• Problem to solve: List the lines of this listing that hold the word "wrist".

- - - -

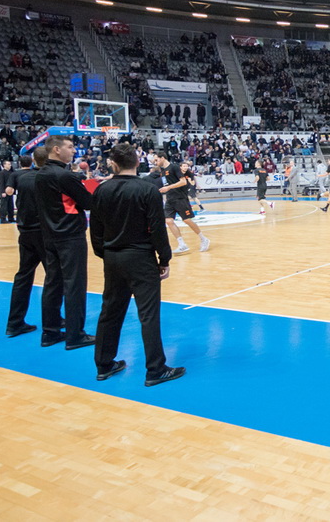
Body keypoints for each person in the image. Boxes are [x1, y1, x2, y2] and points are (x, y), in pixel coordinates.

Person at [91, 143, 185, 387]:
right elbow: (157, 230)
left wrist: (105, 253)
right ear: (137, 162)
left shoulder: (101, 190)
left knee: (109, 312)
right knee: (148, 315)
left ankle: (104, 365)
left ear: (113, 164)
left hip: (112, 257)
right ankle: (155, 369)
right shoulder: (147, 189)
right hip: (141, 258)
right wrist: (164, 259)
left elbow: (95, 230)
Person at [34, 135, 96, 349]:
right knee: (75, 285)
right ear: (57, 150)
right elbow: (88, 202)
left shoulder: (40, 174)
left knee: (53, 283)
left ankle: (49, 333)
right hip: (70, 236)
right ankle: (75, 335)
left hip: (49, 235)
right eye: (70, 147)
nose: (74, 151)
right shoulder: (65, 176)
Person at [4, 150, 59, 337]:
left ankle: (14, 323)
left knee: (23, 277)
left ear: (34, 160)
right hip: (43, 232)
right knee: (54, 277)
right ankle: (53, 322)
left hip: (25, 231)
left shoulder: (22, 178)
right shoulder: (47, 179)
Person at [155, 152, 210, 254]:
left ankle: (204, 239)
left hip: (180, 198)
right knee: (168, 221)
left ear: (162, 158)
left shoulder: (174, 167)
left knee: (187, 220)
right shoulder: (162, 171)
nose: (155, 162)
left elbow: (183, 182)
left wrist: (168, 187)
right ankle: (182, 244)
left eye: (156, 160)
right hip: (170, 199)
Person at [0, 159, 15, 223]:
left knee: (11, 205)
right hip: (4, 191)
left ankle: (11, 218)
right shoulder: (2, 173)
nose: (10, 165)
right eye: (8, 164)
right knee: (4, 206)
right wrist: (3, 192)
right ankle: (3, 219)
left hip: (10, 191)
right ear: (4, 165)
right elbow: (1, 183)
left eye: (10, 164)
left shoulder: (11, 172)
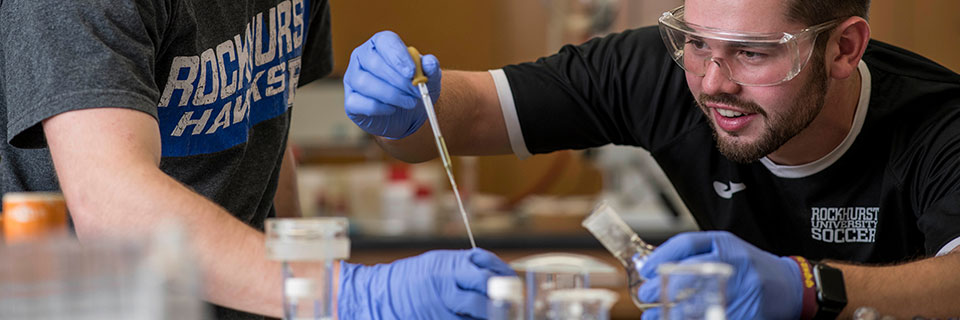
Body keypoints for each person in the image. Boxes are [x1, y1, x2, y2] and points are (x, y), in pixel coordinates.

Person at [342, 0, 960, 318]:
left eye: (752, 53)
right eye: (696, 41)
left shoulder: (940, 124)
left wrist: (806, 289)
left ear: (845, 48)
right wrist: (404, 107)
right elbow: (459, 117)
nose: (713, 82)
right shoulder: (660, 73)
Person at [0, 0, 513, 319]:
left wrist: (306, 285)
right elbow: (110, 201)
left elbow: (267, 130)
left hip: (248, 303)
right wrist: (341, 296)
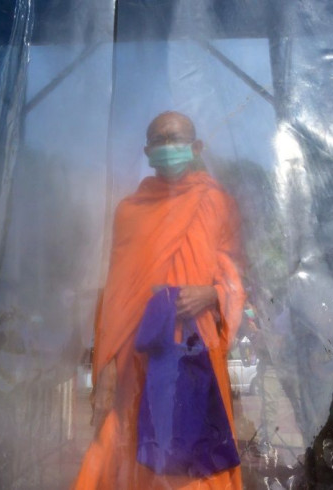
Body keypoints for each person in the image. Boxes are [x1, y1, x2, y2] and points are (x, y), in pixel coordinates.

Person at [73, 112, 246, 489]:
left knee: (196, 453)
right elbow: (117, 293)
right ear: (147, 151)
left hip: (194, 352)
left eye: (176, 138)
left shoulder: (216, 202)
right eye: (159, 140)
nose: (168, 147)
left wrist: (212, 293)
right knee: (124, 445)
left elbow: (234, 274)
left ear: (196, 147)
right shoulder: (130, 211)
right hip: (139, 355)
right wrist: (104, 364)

- - - -

• Task solution:
left wrist: (105, 253)
right wrist: (164, 259)
left wrist: (168, 187)
right wrist: (3, 192)
left wrist: (806, 289)
right wrist: (404, 107)
left wrist: (306, 285)
right wrist: (341, 296)
left wrist: (212, 293)
right wrist: (104, 364)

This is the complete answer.